__Aim of the exercise__: Go through the entries below and give the number of lines that have the string "tail", and only that.

__Supplied material__:

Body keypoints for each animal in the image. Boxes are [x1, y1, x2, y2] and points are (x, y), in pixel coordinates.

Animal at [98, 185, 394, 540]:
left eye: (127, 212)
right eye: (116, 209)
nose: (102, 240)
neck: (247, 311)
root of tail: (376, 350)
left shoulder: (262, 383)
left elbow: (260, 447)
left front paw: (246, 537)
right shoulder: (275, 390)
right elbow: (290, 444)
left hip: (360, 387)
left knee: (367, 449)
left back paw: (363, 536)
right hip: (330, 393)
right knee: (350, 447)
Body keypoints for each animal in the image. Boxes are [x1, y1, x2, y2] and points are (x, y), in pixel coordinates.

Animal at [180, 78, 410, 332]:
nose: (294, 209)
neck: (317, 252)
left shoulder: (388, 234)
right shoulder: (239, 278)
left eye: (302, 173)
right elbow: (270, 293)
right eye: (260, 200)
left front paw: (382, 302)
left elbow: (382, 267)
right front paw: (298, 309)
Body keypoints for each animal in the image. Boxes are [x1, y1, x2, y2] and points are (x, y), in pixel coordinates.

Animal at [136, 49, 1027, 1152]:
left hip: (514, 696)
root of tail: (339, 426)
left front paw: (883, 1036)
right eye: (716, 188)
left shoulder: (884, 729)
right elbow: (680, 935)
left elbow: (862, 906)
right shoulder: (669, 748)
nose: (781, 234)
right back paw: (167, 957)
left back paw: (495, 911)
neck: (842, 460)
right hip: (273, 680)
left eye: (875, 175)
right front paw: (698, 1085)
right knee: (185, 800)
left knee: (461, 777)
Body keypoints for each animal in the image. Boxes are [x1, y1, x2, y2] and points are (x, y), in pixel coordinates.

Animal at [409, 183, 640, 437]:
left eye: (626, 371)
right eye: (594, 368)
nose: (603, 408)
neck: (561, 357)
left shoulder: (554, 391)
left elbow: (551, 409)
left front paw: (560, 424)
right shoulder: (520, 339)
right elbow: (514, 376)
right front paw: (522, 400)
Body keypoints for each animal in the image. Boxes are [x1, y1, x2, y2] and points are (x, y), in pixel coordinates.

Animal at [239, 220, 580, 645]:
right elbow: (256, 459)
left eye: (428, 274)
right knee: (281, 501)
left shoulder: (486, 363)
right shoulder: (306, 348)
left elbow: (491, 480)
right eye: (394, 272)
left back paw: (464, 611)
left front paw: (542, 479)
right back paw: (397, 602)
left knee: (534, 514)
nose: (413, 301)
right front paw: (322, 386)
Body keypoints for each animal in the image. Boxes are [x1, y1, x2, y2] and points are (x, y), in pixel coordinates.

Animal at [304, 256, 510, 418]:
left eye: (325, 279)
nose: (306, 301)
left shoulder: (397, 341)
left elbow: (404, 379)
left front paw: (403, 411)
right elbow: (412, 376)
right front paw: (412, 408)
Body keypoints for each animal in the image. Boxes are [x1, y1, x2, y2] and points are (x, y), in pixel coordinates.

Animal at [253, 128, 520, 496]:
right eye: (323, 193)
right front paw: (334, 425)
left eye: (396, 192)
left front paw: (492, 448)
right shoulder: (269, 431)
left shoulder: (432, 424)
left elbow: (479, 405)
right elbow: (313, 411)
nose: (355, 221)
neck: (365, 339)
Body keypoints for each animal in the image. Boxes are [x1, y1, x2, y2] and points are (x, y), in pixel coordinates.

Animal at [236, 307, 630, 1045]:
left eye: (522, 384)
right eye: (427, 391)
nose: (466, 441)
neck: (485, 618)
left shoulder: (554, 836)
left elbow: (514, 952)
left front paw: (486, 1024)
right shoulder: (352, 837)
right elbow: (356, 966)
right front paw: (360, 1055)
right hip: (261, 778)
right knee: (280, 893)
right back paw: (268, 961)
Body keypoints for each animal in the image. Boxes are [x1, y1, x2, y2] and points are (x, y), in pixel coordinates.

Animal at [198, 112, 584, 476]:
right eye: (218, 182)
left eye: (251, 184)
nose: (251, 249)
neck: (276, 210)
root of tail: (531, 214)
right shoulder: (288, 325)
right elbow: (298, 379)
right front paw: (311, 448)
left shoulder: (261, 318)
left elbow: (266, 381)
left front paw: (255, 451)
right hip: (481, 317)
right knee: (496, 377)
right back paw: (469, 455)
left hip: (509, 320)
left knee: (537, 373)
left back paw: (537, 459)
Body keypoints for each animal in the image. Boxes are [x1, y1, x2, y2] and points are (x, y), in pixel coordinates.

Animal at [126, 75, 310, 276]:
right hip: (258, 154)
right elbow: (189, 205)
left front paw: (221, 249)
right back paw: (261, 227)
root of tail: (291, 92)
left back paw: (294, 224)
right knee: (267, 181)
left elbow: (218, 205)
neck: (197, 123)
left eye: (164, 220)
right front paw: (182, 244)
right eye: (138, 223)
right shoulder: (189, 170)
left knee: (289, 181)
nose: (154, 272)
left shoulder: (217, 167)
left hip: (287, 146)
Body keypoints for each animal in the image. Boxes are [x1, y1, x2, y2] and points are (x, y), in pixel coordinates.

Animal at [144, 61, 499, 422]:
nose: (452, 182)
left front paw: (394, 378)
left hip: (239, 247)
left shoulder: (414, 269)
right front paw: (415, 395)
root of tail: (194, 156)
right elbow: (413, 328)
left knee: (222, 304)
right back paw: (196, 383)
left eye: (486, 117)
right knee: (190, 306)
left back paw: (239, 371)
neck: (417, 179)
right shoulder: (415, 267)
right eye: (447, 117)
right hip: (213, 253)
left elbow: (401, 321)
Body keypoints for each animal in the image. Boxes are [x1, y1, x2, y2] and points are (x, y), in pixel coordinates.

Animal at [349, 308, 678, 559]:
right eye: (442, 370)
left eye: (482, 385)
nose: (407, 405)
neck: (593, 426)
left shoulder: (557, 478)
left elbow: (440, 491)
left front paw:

__Solution to this problem__: 5